Ни один мускул не дрогнул на лице чешского мастера при этих выкриках. То же выражение сфинкса, то же безмолвие. Лишь иногда, когда счет противника становился слишком громким, чех медленно помахивал ладонью перед своим лицом и монотонно повторял:
– Не надо, не надо!
– Цуг битте! Махеи зи цуг! – мягким, тихим голосом требовал хода Тартаковер. Карел продолжал думать, попыхивая сигарой. Не добившись никакого эффекта, Тартаковер вновь принимался считать, на сей раз по-английски.
– Уан, ту, тсри, фоор, файф! – уже с большей страстностью в голосе повторял счет Тартаковер. И опять никакого результата не добился. Опоченский оставался непоколебимым.
С таким же эффектом можно было просить подвинуться скалу.
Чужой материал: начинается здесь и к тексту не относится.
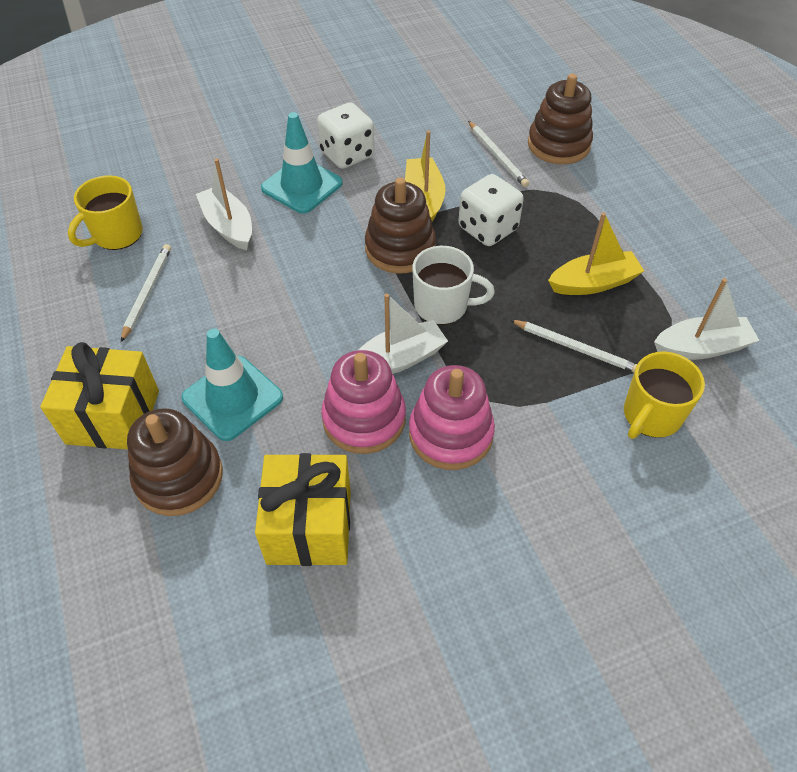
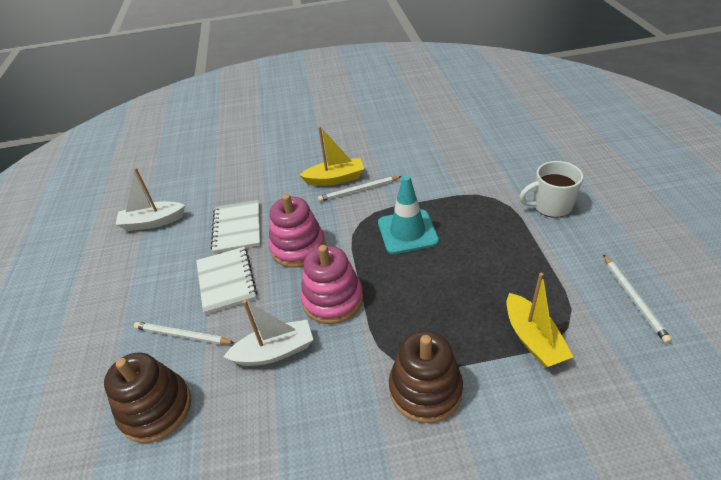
brown stacking toy: 3 -> 2
turquoise traffic cone: 2 -> 1
white boat: 3 -> 2
white dice: 2 -> 0
white notebook: 0 -> 2
yellow gift: 2 -> 0
yellow mug: 2 -> 0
Ответом на все усилия Тартаковера было одно:
– Не надо, не надо!
– Хорошие нервы, – обращался тогда Тартаковер к окружающим, кивая на противника. – Очень хорошие нервы!
Лишь когда ему стало все ясным, Опоченскпй сделал ход. Передвинув на одно поле вперед пешку, он мигом преобразился. Теперь на лице его появилась улыбка, молчаливость его как рукой сняло. Немедленно он принялся считать, но трудно было ожидать, что Тартаковер в срок, точно по договоренности сделает ответный ход. Несколько раз считал чешский мастер до пяти на разных языках. Безрезультатно. Тартаковер молча смотрел на доску, лишь изредка делая подчеркнуто вежливые замечания:
– Пардон! Вас не затруднила бы моя просьба считать немного медленнее?
Добродушный чех ворчал в ответ что-то вроде:
– Добре! Добре! – и тут же в темпе продолжал считать. Тартаковер оставался неумолимым.
– Может, вы хотите отложить партию? – мстил Опоченский встречным предложением своему противнику. – Завтра мы доиграем. На свободе вы подумаете, поанализируете.
– Это хорошая мысль! – поднял руку вверх Тартаковер, но думать продолжал. – Отличная мысль!
– Вот видите, – обратился Опоченский к зрителям. – Когда я думал, он говорил без умолку. Как сорока! А теперь ничего, думает. В цейтнот попадешь! Ишь ты, нахохлился. Ну ходи, голубчик! Ходи!
Тартаковер взял в руку белого коня и поднял его в воздух. Опоченский сразу стал смотреть на доску – теперь ход противника был ему ясен. Вдруг в дверях появился один из аргентинских журналистов.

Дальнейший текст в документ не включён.